Reputation: 31
I am trying to use the Boto3 API (specifically, list_objects_v2, as this is what's recommended) to get all keys on my buckets. I executed 8 tasks in parallel on each bucket that I have on S3 totaling about ~55Gb of data. I have been running this for 16+ hours and none of my calls have returned. Is this expected behavior? If it even has to download the entire 55Gb it should not take more than a few hours to download at most (I'm on a very fast internet connection).
Is AWS rate limiting me in some abnormal way? Their documentation says there is a limit of 5,500 requests per second. Since I'm looking at the order of ~5,000,000 S3 items, if I am being rate limited by my estimate the rate limiting given an infinitely fast connection shouldn't lower bound my transfer time at more than 15 minutes. So this is not the issue?
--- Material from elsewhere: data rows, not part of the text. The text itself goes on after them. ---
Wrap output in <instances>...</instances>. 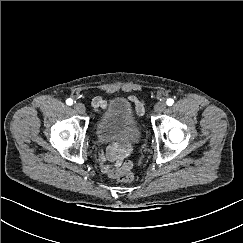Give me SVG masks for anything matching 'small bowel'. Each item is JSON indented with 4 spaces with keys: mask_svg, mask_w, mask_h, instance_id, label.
Here are the masks:
<instances>
[{
    "mask_svg": "<svg viewBox=\"0 0 243 243\" xmlns=\"http://www.w3.org/2000/svg\"><path fill=\"white\" fill-rule=\"evenodd\" d=\"M129 100L135 104L137 113L142 115L145 111V103L135 96L129 97ZM91 105L94 110L100 112L106 109L107 101L101 97H95ZM130 153V142H127L125 147H119L118 145L108 147L106 151L101 152L100 155L102 172L111 179L118 178L125 170L132 166L130 162L125 161V158L128 157Z\"/></svg>",
    "mask_w": 243,
    "mask_h": 243,
    "instance_id": "small-bowel-1",
    "label": "small bowel"
}]
</instances>
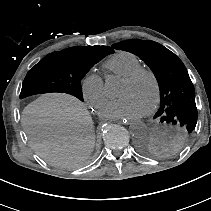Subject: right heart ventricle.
<instances>
[{
	"mask_svg": "<svg viewBox=\"0 0 211 211\" xmlns=\"http://www.w3.org/2000/svg\"><path fill=\"white\" fill-rule=\"evenodd\" d=\"M142 66L143 64L140 58L127 51H119L115 53L104 63V68L108 72L119 77H125Z\"/></svg>",
	"mask_w": 211,
	"mask_h": 211,
	"instance_id": "1",
	"label": "right heart ventricle"
}]
</instances>
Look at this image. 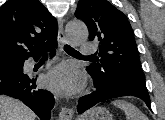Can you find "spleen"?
Masks as SVG:
<instances>
[{
	"label": "spleen",
	"instance_id": "obj_1",
	"mask_svg": "<svg viewBox=\"0 0 165 120\" xmlns=\"http://www.w3.org/2000/svg\"><path fill=\"white\" fill-rule=\"evenodd\" d=\"M112 104L125 113L126 120H148L147 116L132 103L125 100H115Z\"/></svg>",
	"mask_w": 165,
	"mask_h": 120
}]
</instances>
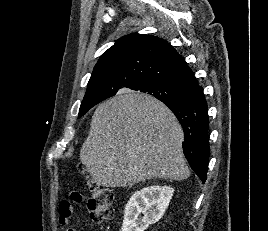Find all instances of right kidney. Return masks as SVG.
<instances>
[{"label": "right kidney", "mask_w": 268, "mask_h": 231, "mask_svg": "<svg viewBox=\"0 0 268 231\" xmlns=\"http://www.w3.org/2000/svg\"><path fill=\"white\" fill-rule=\"evenodd\" d=\"M173 193L174 189L170 186L159 185L148 186L135 192L126 204L121 231H144L149 225L158 222L164 215Z\"/></svg>", "instance_id": "right-kidney-1"}]
</instances>
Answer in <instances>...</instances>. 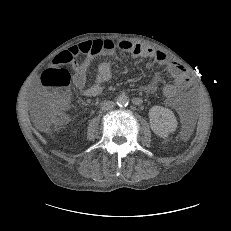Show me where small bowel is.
Returning <instances> with one entry per match:
<instances>
[{
	"label": "small bowel",
	"mask_w": 231,
	"mask_h": 231,
	"mask_svg": "<svg viewBox=\"0 0 231 231\" xmlns=\"http://www.w3.org/2000/svg\"><path fill=\"white\" fill-rule=\"evenodd\" d=\"M118 47L133 57L150 58L157 64L164 66L174 78V84L178 87V89H185L190 85V77L187 70L180 63L170 60L167 54L163 51L133 43L129 40H121L118 43ZM115 50L116 44L109 39L83 42L62 52L61 64H67L72 67L73 84L78 89L83 90L84 96L95 97L102 92L104 86L110 80L112 76L111 66L108 61H101L97 68L95 83L86 87L88 71L96 59L100 57L111 58L114 56ZM81 55L83 56L82 61H76L75 58ZM155 89L156 84L151 83L145 86L144 90L147 93H152ZM165 103L168 106L176 107L178 105V99H168L165 96Z\"/></svg>",
	"instance_id": "obj_1"
}]
</instances>
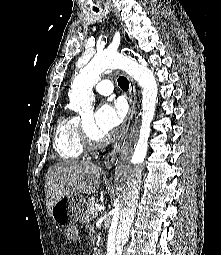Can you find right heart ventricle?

As an aside, this operation appears to be monopolizing my CPU. The below code is what I am executing for this call. Is there something blatantly obvious I am missing here? Looks to me that it's spending all of it's time in the call to list_objects_v2
. I'm no AWS guru so it's possible what I'm doing is super bad for reasons I don't know.
def list_all_keys(self):
reached_end = False
all_keys = []
token = None
while not reached_end:
# will limit to 1000 objects
response = self.client.list_objects_v2(Bucket=self.bucket)
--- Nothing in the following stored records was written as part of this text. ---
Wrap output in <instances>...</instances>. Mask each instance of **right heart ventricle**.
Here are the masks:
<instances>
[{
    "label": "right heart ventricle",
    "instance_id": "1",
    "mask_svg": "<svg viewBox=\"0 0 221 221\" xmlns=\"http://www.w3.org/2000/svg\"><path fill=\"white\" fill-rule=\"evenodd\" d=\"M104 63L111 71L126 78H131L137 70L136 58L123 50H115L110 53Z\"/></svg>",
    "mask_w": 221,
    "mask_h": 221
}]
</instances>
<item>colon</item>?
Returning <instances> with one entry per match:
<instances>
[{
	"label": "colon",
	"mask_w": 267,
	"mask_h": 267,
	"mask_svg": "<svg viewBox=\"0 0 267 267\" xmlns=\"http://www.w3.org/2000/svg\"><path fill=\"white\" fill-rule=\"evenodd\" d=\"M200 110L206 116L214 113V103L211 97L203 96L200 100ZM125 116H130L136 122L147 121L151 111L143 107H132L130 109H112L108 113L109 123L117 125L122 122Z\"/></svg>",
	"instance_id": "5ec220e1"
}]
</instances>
token = response.get('NextContinuationToken', None)
contents = response.get('Contents', [])
all_keys.extend([obj['Key'] for obj in contents])
if not token and response.get('IsTruncated') is False:
reached_end = True
return all_keys
Upvotes: 0
Views: 5144
Reputation: 425
client is almost always faster and better than resource, except in ease of use. Depending on os or versions, client can turn a 1 hour list_objects to less than 5 minutes. Or both versions will be 5 minutes (with client being being 0.5~1 minute faster). I don't know the circumstances, but my linux version had the issue of resource being 1 hr vs 5 min client. While on windows they were both 5 min. But this could have been due to outdated boto3 library on that linux machine.
Anyways,
The error in your code is that you never used the continuation token, so all calls to list_objects_v2 were calling the same 1000 files over and over again until the end of time, infinitely increasing your list size.
def list_all_keys(self):
reached_end = False
all_keys = []
token = None
first = false
while not reached_end:
# will limit to 1000 objects
if first:
response = self.client.list_objects_v2(Bucket=self.bucket)
else:
response = self.client.list_objects_v2(Bucket=self.bucket, NextContinuationToken=token)
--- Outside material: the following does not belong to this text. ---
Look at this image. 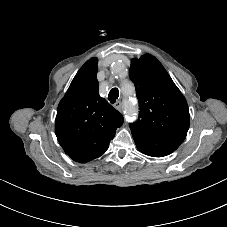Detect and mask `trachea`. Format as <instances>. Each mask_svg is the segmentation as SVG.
Returning a JSON list of instances; mask_svg holds the SVG:
<instances>
[{"label":"trachea","instance_id":"1","mask_svg":"<svg viewBox=\"0 0 227 227\" xmlns=\"http://www.w3.org/2000/svg\"><path fill=\"white\" fill-rule=\"evenodd\" d=\"M119 97V91L117 88H113L110 90L109 94H108V100L111 102V103H115L116 100L118 99Z\"/></svg>","mask_w":227,"mask_h":227}]
</instances>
token = response.get('NextContinuationToken', None)
contents = response.get('Contents', [])
all_keys.extend([obj['Key'] for obj in contents])
if not token and response.get('IsTruncated') is False:
reached_end = True
return all_keys
Upvotes: 0
Reputation: 31
For anyone looking at this, I have actually arrived at an answer. The key is to not use list_objects_v2
and instead use the S3 resource bucket. This is at least 10x faster on my machine and I guess should always be preferred.
bucket = boto3.resource('s3').Bucket('bucket-name')
keys = []
for obj in bucket.objects.all():
keys.append(obj.key)
Upvotes: 3